IBM is well-known for using dashboards. Is there a spirit of competition among your leaders in terms of how and when they’re accessing client feedback?:
CG: Yes, and that brings up an interesting point. Our commitment to client feedback is not just about a score. It’s about continuous improvement. So the conversations we’re having are not so much focused on where we are today, but where we are compared to where we were, how we’ve improved, and where we’ll be in a week or a month. It’s about looking at trends and improvements. Internal competition isn’t about a one-day, a one-month, or a one-quarter score—it’s about who’s improving most.
Can you offer an example of something you've learned from your clients that surprised you?:
CG: One of the areas we continuously focus on is how we bring innovation to our clients—one of our IBM values. We’re constantly reinventing ourselves and we are now a leader on cognitive solutions. Much of our client feedback tells us they want help innovating, transforming their business models, and leveraging cognitive. That feedback is not so much a surprise as it simply gives us energy to change. Change doesn’t come from only our internal strategy, but from what clients say they need from us.
Change fatigue is a much-discussed topic these days. Can you tell us how you bring energy to the projects you're leading?:
CG: We know that engaged employees drive the best client experiences. Engagement means many things. Something that resonates for many of us is the conversation around energy. Energy comes from focusing your actions, working together as a team, innovating together as a team, and co-creating.

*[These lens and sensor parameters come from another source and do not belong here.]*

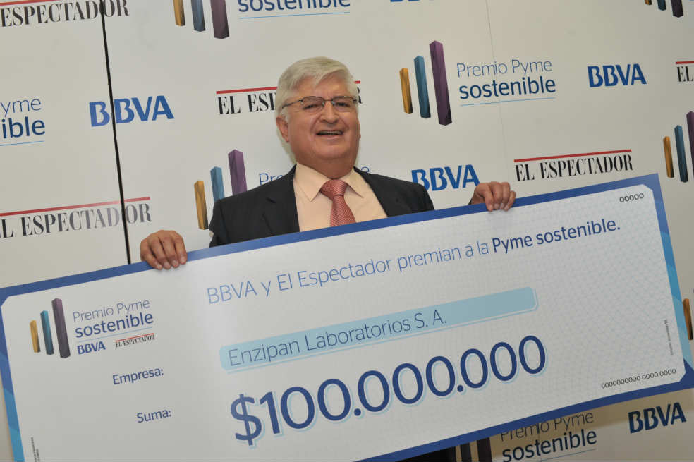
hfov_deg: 39.6
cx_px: 347
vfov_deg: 27.0
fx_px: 963
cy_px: 231
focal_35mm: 50
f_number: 6.3
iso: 1250
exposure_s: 1/125
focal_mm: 50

And it can become magical—a kind of explosion of energy—when a leader challenges a team with an outcome, asks the right questions, and lets the team create and innovate. To me, that brings the element of energy to a change project.
That's a great example in line with what we're exploring at Let Go & Lead: how leaders must let go to allow teams to create that energy. What would you say leaders most need to let go of?:
CG: Fear. Fear of not being perfect. Fear of people not getting it right. At least, that’s true for me, personally. As leaders, we want to get it right, and we often think we know how to get it right. But what’s more important is agility.
We practice agile and design thinking at IBM. It’s at the core of how we’re transforming. To be agile leaders, we must start with the outcome. We must provide our teams with clarity on where they’re going, and stay realistic about where we are, too. Once we’ve shared that vision, we can let go and listen. That’s when we make way for a team’s creative energy—for magic to happen. And the solutions they find can be more amazing than any leader could ever dream up.